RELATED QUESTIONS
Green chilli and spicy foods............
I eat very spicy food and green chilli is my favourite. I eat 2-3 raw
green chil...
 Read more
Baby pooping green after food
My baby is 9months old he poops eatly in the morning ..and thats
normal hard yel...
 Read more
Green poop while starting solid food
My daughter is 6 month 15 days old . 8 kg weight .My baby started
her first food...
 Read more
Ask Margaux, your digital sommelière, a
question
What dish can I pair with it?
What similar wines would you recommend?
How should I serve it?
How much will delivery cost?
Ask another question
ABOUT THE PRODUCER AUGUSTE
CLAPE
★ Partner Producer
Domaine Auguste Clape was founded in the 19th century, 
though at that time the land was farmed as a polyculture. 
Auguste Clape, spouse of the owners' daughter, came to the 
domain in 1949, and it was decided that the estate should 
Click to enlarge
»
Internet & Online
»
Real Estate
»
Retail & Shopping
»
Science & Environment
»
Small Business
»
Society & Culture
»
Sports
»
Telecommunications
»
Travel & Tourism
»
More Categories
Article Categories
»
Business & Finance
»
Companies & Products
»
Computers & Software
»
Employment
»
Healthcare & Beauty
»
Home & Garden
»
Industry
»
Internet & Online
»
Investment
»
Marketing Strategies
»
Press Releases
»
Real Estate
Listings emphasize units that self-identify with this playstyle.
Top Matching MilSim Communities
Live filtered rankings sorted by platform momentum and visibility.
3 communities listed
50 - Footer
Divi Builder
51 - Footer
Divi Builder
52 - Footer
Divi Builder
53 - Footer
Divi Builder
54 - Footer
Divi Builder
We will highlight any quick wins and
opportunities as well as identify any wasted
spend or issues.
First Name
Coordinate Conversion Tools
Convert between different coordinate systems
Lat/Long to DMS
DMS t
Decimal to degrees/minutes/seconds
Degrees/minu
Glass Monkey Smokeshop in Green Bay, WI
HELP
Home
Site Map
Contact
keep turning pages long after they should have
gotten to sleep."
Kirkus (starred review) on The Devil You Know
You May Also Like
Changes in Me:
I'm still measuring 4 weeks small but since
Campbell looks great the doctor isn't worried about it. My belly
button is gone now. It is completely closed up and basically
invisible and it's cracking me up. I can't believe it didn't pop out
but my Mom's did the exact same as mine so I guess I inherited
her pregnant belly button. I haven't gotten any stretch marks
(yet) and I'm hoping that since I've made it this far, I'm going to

* * * * * * *

Task objective
Reproduce every line of the records above, word for word and in the same order.

Output below
RELATED QUESTIONS
Green chilli and spicy foods............
I eat very spicy food and green chilli is my favourite. I eat 2-3 raw
green chil...
 Read more
Baby pooping green after food
My baby is 9months old he poops eatly in the morning ..and thats
normal hard yel...
 Read more
Green poop while starting solid food
My daughter is 6 month 15 days old . 8 kg weight .My baby started
her first food...
 Read more
Ask Margaux, your digital sommelière, a
question
What dish can I pair with it?
What similar wines would you recommend?
How should I serve it?
How much will delivery cost?
Ask another question
ABOUT THE PRODUCER AUGUSTE
CLAPE
★ Partner Producer
Domaine Auguste Clape was founded in the 19th century, 
though at that time the land was farmed as a polyculture. 
Auguste Clape, spouse of the owners' daughter, came to the 
domain in 1949, and it was decided that the estate should 
Click to enlarge
»
Internet & Online
»
Real Estate
»
Retail & Shopping
»
Science & Environment
»
Small Business
»
Society & Culture
»
Sports
»
Telecommunications
»
Travel & Tourism
»
More Categories
Article Categories
»
Business & Finance
»
Companies & Products
»
Computers & Software
»
Employment
»
Healthcare & Beauty
»
Home & Garden
»
Industry
»
Internet & Online
»
Investment
»
Marketing Strategies
»
Press Releases
»
Real Estate
Listings emphasize units that self-identify with this playstyle.
Top Matching MilSim Communities
Live filtered rankings sorted by platform momentum and visibility.
3 communities listed
50 - Footer
Divi Builder
51 - Footer
Divi Builder
52 - Footer
Divi Builder
53 - Footer
Divi Builder
54 - Footer
Divi Builder
We will highlight any quick wins and
opportunities as well as identify any wasted
spend or issues.
First Name
Coordinate Conversion Tools
Convert between different coordinate systems
Lat/Long to DMS
DMS t
Decimal to degrees/minutes/seconds
Degrees/minu
Glass Monkey Smokeshop in Green Bay, WI
HELP
Home
Site Map
Contact
keep turning pages long after they should have
gotten to sleep."
Kirkus (starred review) on The Devil You Know
You May Also Like
Changes in Me:
I'm still measuring 4 weeks small but since
Campbell looks great the doctor isn't worried about it. My belly
button is gone now. It is completely closed up and basically
invisible and it's cracking me up. I can't believe it didn't pop out
but my Mom's did the exact same as mine so I guess I inherited
her pregnant belly button. I haven't gotten any stretch marks
(yet) and I'm hoping that since I've made it this far, I'm going to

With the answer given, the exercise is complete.